### ACTION ITEM
Nothing but the records, copied exactly and stripped of pictures, should be in the answer.

### RECORDS TO PROCESS
=== Begin Enclosure ===

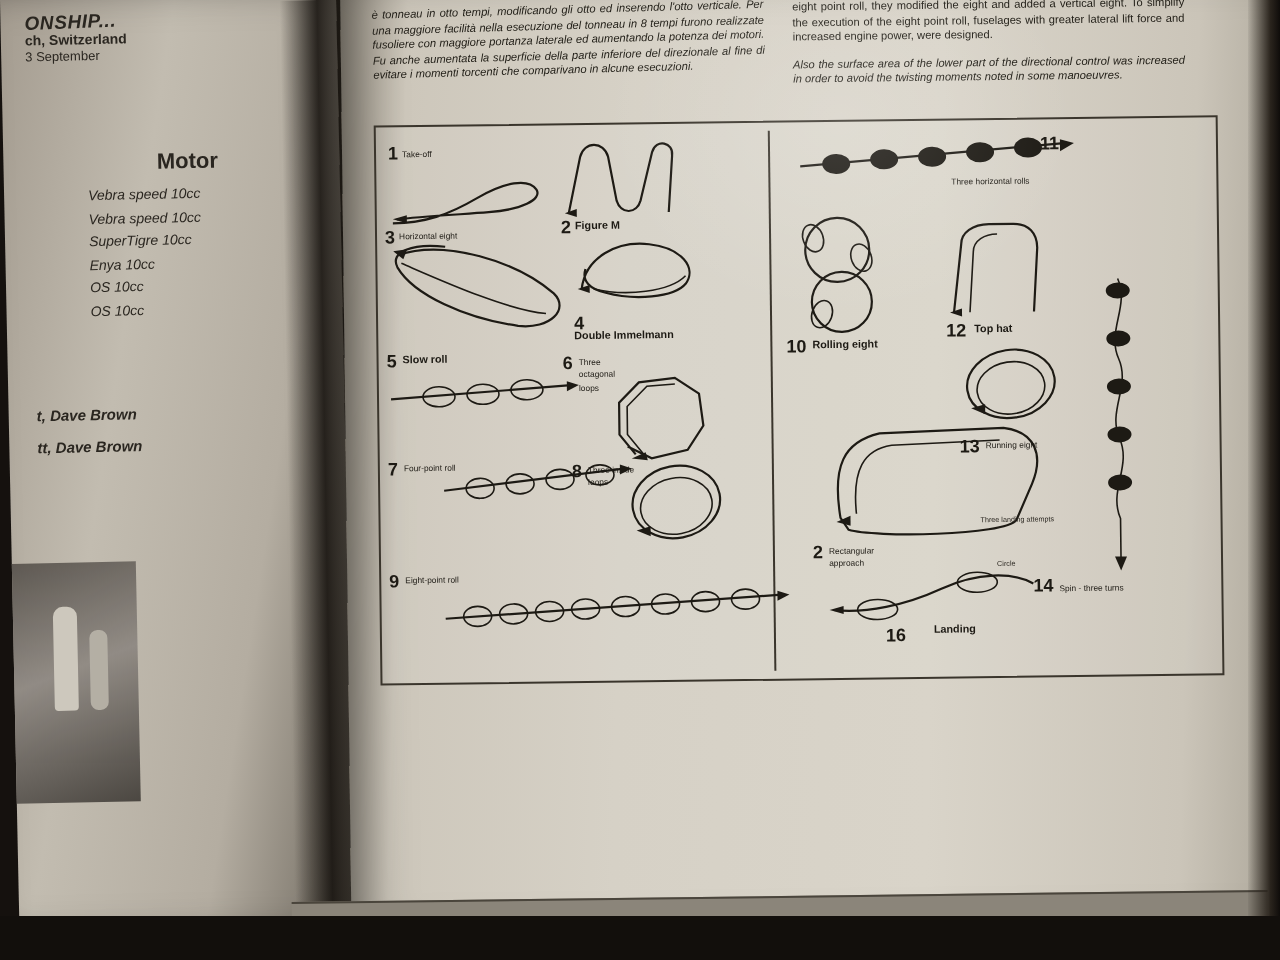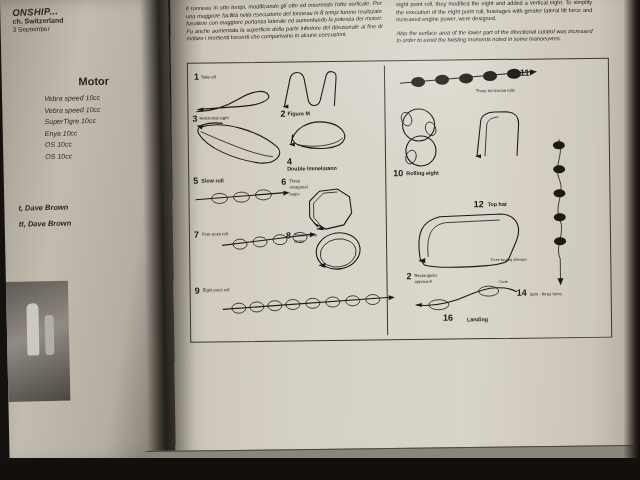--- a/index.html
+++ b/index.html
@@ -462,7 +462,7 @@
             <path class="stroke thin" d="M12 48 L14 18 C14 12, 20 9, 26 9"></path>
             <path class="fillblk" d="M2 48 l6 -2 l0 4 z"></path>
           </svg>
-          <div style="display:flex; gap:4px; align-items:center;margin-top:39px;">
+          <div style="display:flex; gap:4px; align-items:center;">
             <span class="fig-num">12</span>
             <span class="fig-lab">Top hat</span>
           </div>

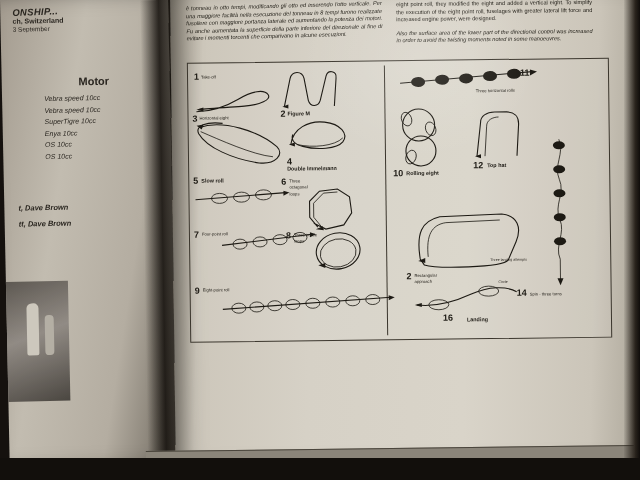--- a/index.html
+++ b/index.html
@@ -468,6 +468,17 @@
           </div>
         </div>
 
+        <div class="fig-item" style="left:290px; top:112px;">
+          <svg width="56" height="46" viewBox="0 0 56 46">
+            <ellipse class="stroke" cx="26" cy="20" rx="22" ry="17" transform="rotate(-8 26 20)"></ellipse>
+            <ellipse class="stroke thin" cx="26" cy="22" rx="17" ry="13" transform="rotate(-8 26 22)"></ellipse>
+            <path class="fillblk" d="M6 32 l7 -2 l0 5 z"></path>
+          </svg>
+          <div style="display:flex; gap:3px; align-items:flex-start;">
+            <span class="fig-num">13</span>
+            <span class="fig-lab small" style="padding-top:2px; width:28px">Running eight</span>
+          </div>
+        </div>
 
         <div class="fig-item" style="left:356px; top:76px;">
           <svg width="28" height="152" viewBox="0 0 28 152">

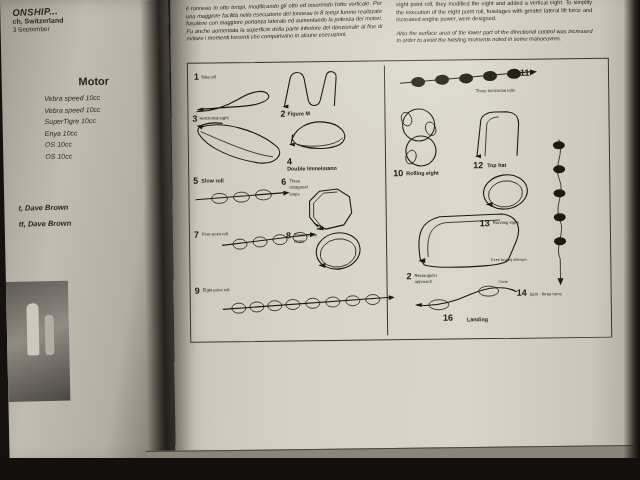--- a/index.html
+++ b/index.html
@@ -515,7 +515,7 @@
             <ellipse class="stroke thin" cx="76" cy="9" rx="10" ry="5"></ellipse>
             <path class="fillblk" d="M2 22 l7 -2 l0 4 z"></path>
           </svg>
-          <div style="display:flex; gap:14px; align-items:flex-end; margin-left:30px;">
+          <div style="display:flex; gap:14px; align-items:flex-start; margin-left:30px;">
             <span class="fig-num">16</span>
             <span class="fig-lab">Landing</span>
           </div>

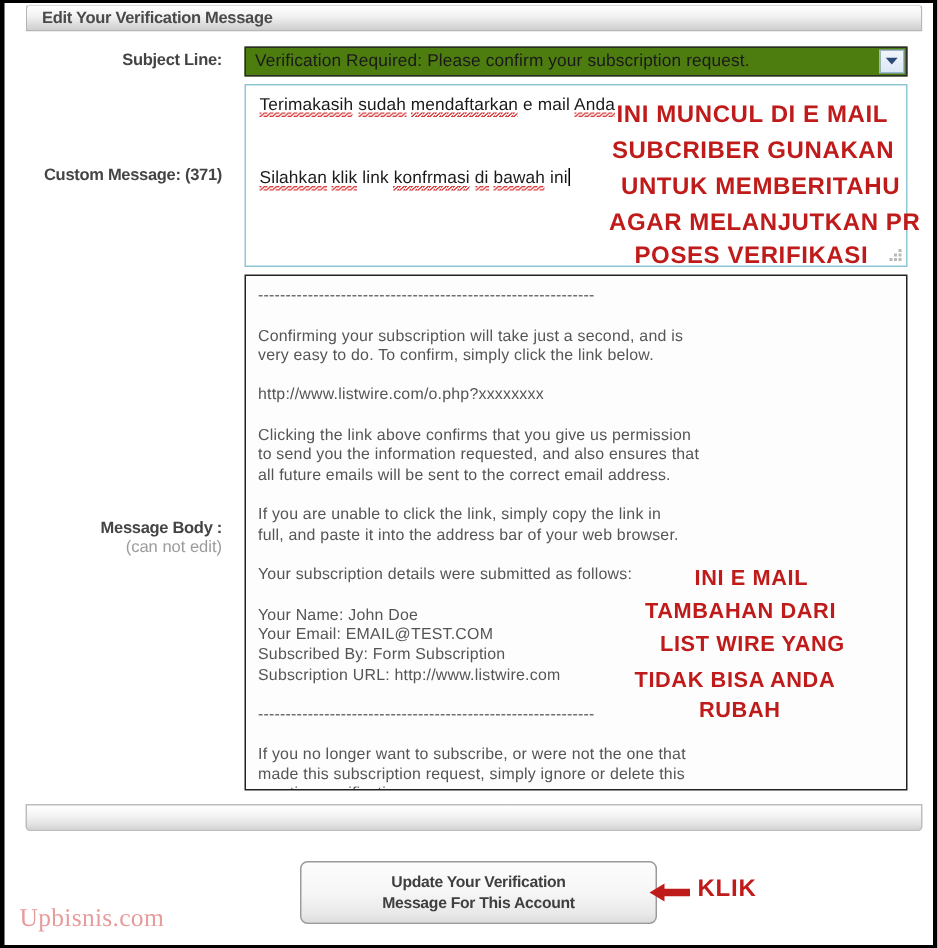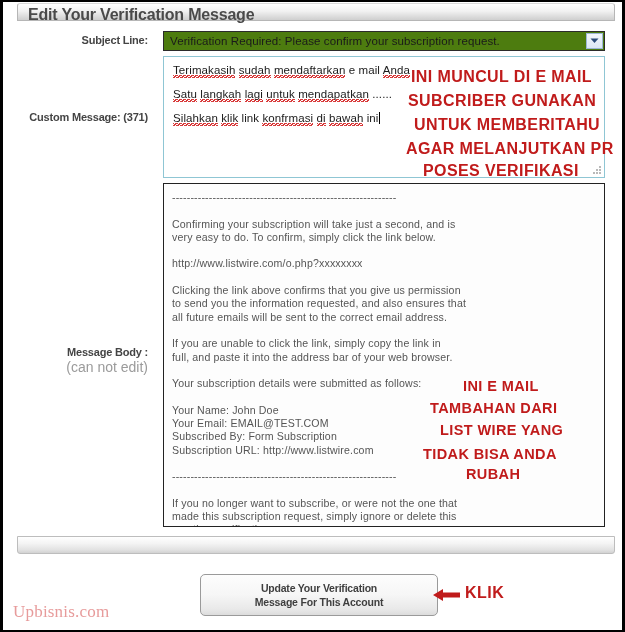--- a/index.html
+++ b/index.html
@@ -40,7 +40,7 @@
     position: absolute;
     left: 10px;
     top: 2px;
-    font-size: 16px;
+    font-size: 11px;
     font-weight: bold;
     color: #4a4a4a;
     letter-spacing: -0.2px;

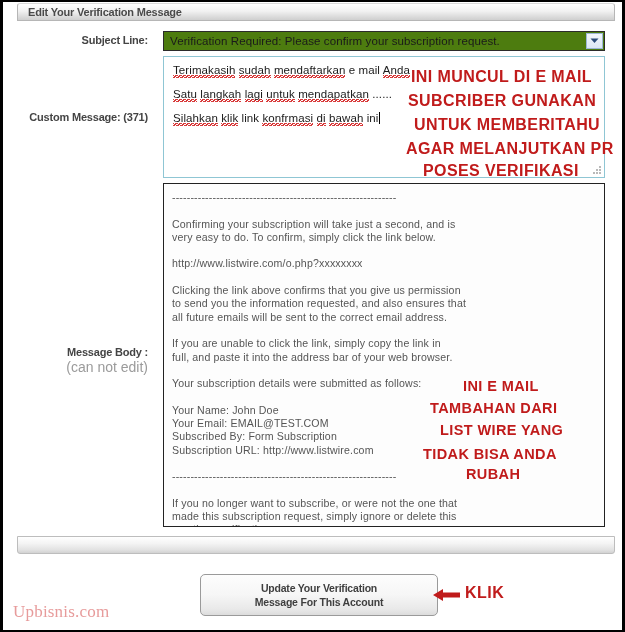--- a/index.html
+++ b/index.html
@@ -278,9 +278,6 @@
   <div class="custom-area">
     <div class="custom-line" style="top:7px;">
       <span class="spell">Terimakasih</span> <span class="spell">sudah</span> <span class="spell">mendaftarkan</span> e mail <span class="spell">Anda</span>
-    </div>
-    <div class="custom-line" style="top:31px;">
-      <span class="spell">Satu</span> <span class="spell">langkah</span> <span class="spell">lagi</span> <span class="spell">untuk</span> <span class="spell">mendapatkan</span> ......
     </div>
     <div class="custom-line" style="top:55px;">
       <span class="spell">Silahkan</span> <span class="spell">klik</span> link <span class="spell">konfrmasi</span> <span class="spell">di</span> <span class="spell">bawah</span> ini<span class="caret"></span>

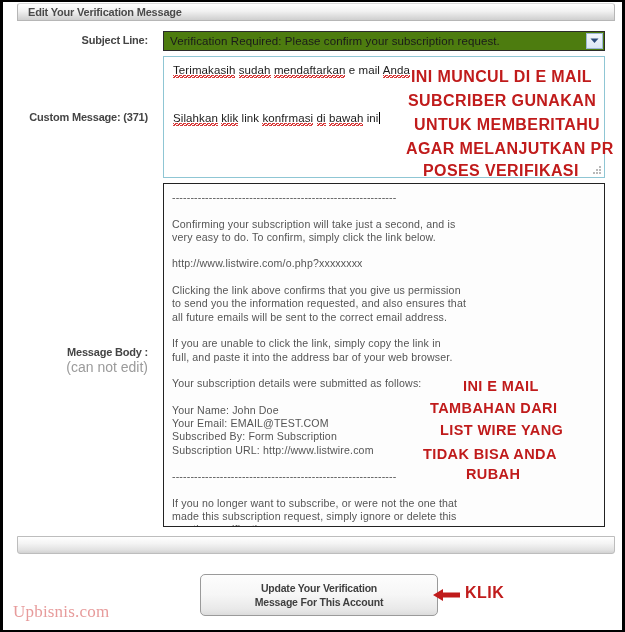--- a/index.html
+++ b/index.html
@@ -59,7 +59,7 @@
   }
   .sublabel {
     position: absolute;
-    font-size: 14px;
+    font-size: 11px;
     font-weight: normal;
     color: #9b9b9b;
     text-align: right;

=== End Enclosure ===

### RESULT FOR THIS EXERCISE
--- a/index.html
+++ b/index.html
@@ -462,7 +462,7 @@
             <path class="stroke thin" d="M12 48 L14 18 C14 12, 20 9, 26 9"></path>
             <path class="fillblk" d="M2 48 l6 -2 l0 4 z"></path>
           </svg>
-          <div style="display:flex; gap:4px; align-items:center;margin-top:39px;">
+          <div style="display:flex; gap:4px; align-items:center;">
             <span class="fig-num">12</span>
             <span class="fig-lab">Top hat</span>
           </div>

--- a/index.html
+++ b/index.html
@@ -468,6 +468,17 @@
           </div>
         </div>
 
+        <div class="fig-item" style="left:290px; top:112px;">
+          <svg width="56" height="46" viewBox="0 0 56 46">
+            <ellipse class="stroke" cx="26" cy="20" rx="22" ry="17" transform="rotate(-8 26 20)"></ellipse>
+            <ellipse class="stroke thin" cx="26" cy="22" rx="17" ry="13" transform="rotate(-8 26 22)"></ellipse>
+            <path class="fillblk" d="M6 32 l7 -2 l0 5 z"></path>
+          </svg>
+          <div style="display:flex; gap:3px; align-items:flex-start;">
+            <span class="fig-num">13</span>
+            <span class="fig-lab small" style="padding-top:2px; width:28px">Running eight</span>
+          </div>
+        </div>
 
         <div class="fig-item" style="left:356px; top:76px;">
           <svg width="28" height="152" viewBox="0 0 28 152">

--- a/index.html
+++ b/index.html
@@ -515,7 +515,7 @@
             <ellipse class="stroke thin" cx="76" cy="9" rx="10" ry="5"></ellipse>
             <path class="fillblk" d="M2 22 l7 -2 l0 4 z"></path>
           </svg>
-          <div style="display:flex; gap:14px; align-items:flex-end; margin-left:30px;">
+          <div style="display:flex; gap:14px; align-items:flex-start; margin-left:30px;">
             <span class="fig-num">16</span>
             <span class="fig-lab">Landing</span>
           </div>

--- a/index.html
+++ b/index.html
@@ -40,7 +40,7 @@
     position: absolute;
     left: 10px;
     top: 2px;
-    font-size: 16px;
+    font-size: 11px;
     font-weight: bold;
     color: #4a4a4a;
     letter-spacing: -0.2px;

--- a/index.html
+++ b/index.html
@@ -278,9 +278,6 @@
   <div class="custom-area">
     <div class="custom-line" style="top:7px;">
       <span class="spell">Terimakasih</span> <span class="spell">sudah</span> <span class="spell">mendaftarkan</span> e mail <span class="spell">Anda</span>
-    </div>
-    <div class="custom-line" style="top:31px;">
-      <span class="spell">Satu</span> <span class="spell">langkah</span> <span class="spell">lagi</span> <span class="spell">untuk</span> <span class="spell">mendapatkan</span> ......
     </div>
     <div class="custom-line" style="top:55px;">
       <span class="spell">Silahkan</span> <span class="spell">klik</span> link <span class="spell">konfrmasi</span> <span class="spell">di</span> <span class="spell">bawah</span> ini<span class="caret"></span>

--- a/index.html
+++ b/index.html
@@ -59,7 +59,7 @@
   }
   .sublabel {
     position: absolute;
-    font-size: 14px;
+    font-size: 11px;
     font-weight: normal;
     color: #9b9b9b;
     text-align: right;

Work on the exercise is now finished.